:: GIVEN DATA
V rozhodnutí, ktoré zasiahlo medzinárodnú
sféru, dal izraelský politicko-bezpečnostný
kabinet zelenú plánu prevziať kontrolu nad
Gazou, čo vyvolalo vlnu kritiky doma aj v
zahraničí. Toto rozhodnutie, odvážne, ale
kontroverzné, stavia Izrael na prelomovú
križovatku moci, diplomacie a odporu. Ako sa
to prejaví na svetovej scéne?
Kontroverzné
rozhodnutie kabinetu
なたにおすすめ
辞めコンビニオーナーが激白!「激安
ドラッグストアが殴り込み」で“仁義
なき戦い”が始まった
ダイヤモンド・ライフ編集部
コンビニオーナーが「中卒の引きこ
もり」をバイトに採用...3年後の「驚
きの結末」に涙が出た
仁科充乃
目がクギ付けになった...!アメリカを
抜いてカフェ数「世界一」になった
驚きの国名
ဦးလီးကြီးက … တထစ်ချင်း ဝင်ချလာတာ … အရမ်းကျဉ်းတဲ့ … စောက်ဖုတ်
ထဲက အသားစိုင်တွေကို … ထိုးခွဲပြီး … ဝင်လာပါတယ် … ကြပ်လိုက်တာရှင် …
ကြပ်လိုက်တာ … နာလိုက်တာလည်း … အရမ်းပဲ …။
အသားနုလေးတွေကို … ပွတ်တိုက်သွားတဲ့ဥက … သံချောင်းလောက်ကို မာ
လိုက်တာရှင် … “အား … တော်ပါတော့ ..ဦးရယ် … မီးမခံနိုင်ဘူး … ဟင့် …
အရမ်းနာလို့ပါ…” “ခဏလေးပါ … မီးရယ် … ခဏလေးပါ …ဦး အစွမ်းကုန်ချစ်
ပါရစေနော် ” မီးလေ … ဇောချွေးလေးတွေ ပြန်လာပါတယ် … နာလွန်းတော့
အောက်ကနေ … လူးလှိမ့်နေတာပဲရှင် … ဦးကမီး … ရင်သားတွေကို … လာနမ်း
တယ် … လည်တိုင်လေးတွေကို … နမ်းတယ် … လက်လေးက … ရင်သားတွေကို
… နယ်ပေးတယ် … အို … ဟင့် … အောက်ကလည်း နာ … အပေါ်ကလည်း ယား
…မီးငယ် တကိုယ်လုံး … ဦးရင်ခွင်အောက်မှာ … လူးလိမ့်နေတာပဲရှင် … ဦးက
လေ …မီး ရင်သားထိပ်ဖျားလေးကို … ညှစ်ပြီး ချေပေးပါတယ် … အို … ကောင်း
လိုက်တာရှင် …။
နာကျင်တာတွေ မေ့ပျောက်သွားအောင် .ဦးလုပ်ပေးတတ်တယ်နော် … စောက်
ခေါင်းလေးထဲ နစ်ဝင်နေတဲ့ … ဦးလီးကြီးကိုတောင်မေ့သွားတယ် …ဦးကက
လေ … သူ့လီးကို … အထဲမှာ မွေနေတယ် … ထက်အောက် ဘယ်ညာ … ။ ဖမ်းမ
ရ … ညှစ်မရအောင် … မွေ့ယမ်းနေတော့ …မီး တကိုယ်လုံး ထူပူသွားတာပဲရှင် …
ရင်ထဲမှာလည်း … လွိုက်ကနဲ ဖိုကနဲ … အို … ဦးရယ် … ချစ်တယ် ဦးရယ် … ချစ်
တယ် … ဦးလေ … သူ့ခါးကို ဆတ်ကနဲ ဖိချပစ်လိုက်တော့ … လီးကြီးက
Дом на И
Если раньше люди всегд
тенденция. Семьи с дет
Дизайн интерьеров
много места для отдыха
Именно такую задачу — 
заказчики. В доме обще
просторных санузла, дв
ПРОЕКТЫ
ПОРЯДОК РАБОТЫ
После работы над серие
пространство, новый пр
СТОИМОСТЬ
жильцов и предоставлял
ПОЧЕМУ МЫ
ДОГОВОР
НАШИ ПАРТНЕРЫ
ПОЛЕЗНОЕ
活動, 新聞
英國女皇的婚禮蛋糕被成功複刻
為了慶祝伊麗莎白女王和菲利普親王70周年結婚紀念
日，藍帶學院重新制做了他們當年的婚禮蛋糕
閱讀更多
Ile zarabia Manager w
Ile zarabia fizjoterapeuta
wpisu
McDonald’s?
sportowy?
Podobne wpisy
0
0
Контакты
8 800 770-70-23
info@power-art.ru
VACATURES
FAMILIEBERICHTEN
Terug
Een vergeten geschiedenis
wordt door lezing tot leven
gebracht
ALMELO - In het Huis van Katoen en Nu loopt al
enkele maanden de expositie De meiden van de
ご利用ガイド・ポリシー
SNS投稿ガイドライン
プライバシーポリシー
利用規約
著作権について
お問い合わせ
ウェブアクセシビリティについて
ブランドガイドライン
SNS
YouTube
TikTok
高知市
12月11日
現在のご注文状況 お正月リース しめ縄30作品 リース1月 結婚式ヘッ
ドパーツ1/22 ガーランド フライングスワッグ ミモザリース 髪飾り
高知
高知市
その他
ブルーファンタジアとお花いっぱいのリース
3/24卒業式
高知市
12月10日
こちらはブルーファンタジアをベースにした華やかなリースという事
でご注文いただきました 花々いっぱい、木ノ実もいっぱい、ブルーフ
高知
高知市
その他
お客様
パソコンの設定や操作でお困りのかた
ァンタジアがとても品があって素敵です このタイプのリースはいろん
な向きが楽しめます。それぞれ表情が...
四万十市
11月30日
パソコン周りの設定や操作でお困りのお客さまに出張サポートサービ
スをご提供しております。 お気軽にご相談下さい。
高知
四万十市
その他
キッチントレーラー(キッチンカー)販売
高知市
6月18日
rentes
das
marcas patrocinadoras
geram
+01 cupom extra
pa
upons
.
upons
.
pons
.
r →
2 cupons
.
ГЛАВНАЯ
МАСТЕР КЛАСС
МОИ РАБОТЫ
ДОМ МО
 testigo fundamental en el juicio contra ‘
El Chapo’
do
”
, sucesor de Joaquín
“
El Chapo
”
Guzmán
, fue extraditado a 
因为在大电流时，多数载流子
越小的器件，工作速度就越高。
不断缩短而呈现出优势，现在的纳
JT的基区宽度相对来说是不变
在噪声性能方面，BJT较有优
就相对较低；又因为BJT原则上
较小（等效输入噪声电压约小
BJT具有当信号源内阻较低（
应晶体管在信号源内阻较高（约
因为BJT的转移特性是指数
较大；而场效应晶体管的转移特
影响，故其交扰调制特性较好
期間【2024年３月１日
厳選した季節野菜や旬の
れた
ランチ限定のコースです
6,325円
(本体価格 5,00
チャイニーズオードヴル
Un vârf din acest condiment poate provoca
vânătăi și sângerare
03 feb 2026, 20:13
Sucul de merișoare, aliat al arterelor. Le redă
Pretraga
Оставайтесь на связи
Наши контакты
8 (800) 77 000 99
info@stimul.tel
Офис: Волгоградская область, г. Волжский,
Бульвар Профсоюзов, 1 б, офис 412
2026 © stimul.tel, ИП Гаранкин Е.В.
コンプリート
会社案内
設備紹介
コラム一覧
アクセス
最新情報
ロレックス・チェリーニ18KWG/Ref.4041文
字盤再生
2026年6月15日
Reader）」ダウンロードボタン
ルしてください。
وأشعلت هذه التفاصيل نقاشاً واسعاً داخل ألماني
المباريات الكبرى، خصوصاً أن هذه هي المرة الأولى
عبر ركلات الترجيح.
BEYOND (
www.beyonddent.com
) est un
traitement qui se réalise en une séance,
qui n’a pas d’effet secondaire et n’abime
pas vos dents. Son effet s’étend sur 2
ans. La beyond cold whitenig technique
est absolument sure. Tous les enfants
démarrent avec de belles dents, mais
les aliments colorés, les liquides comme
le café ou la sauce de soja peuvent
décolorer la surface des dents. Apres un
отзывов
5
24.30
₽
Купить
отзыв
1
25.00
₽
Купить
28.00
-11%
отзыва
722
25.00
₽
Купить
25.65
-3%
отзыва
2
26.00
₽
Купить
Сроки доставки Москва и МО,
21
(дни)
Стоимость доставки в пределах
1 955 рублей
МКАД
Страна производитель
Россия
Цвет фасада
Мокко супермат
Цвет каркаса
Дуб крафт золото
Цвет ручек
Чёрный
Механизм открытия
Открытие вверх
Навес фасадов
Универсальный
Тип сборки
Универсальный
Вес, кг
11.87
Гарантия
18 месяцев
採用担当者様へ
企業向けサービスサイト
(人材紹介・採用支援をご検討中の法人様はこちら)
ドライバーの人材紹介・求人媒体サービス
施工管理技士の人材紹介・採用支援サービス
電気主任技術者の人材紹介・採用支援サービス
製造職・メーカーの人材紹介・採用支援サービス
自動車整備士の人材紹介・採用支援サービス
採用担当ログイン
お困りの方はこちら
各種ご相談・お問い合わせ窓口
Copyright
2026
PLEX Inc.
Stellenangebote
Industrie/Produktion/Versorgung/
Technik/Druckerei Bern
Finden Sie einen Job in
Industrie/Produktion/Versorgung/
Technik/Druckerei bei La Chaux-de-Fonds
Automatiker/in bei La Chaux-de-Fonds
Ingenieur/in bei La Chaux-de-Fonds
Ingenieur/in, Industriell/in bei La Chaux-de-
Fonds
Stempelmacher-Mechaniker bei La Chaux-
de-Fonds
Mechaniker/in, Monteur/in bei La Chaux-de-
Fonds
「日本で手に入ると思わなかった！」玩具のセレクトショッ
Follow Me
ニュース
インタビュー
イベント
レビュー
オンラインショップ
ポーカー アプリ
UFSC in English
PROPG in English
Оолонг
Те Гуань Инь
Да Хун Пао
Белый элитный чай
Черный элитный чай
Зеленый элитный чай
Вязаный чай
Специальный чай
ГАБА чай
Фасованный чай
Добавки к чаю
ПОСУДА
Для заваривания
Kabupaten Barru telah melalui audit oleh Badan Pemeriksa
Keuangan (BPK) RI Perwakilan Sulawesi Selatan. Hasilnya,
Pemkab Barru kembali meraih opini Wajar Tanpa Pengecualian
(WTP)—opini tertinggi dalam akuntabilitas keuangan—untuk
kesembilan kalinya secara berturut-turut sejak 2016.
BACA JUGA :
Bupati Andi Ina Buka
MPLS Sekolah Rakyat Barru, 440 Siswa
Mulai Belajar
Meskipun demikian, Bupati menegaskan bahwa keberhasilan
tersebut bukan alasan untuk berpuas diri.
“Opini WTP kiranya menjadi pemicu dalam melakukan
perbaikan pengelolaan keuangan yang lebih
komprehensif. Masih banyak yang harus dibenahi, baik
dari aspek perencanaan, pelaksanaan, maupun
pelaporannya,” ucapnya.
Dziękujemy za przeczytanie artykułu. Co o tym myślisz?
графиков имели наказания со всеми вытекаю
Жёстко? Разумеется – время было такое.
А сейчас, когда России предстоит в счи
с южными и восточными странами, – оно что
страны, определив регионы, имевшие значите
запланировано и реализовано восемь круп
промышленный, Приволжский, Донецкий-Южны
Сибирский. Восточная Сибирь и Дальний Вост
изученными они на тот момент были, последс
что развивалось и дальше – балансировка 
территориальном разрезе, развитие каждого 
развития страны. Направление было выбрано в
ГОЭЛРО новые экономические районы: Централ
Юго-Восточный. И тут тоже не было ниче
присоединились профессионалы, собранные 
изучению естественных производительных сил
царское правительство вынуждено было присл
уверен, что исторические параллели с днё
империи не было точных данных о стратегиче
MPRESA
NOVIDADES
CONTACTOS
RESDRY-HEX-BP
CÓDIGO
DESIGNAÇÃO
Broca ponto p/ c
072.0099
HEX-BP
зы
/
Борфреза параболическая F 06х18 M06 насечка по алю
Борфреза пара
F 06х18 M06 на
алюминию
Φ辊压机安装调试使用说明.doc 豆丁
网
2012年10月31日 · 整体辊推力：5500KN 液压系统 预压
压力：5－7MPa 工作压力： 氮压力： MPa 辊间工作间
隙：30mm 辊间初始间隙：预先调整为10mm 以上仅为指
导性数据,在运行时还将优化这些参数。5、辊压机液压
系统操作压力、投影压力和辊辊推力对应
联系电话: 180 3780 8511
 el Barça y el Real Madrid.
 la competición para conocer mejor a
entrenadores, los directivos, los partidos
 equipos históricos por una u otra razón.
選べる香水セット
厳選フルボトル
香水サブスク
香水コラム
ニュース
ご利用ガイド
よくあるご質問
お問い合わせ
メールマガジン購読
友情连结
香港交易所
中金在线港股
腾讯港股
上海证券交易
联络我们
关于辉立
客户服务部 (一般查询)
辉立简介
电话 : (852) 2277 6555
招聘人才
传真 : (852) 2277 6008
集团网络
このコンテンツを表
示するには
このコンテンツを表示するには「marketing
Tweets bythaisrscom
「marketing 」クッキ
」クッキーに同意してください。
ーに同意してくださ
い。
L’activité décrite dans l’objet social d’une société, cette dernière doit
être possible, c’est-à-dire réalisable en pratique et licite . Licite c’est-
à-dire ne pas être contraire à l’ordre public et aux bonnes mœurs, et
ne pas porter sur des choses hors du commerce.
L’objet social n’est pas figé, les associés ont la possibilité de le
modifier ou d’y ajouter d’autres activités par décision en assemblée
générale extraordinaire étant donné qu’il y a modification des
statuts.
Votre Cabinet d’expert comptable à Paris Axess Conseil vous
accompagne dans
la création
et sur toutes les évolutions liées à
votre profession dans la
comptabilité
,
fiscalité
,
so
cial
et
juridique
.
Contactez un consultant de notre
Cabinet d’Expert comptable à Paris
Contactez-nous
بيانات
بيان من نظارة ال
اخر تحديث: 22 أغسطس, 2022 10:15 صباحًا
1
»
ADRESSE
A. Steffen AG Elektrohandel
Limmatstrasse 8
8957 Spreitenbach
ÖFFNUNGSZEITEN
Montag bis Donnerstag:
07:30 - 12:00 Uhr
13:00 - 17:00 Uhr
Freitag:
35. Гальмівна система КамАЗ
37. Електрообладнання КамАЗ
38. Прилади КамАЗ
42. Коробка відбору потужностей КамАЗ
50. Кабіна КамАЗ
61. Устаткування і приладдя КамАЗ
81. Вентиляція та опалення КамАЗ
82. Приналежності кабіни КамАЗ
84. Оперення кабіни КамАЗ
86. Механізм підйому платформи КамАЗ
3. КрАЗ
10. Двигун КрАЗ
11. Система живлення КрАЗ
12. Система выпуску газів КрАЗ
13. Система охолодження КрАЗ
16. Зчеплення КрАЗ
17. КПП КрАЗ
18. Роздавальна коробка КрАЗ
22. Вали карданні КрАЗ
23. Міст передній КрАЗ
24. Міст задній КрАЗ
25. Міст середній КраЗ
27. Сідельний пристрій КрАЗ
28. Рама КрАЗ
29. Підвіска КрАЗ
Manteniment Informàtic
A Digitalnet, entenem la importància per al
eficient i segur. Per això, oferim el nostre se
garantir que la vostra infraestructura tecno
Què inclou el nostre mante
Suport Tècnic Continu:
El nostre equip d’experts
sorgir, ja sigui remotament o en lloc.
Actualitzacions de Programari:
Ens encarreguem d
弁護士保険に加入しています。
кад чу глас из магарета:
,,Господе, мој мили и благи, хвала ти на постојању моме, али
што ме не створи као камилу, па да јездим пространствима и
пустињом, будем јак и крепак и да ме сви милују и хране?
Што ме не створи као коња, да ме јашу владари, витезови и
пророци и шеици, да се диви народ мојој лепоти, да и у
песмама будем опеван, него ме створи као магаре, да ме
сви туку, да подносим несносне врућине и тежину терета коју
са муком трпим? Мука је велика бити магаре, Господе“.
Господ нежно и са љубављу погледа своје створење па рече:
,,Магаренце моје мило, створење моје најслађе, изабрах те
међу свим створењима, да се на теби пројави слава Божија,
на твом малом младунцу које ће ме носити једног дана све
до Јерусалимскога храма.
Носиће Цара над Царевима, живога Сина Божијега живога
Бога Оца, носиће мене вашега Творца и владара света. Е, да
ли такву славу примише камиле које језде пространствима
::::
> _INSTRUCTIONS FOR THE TASK_:
Return the data unchanged from its first line through the line containing "križovatku moci, diplomacie a odporu. Ako sa", including both ends.

> _EXERCISE ANSWER_:
V rozhodnutí, ktoré zasiahlo medzinárodnú
sféru, dal izraelský politicko-bezpečnostný
kabinet zelenú plánu prevziať kontrolu nad
Gazou, čo vyvolalo vlnu kritiky doma aj v
zahraničí. Toto rozhodnutie, odvážne, ale
kontroverzné, stavia Izrael na prelomovú
križovatku moci, diplomacie a odporu. Ako sa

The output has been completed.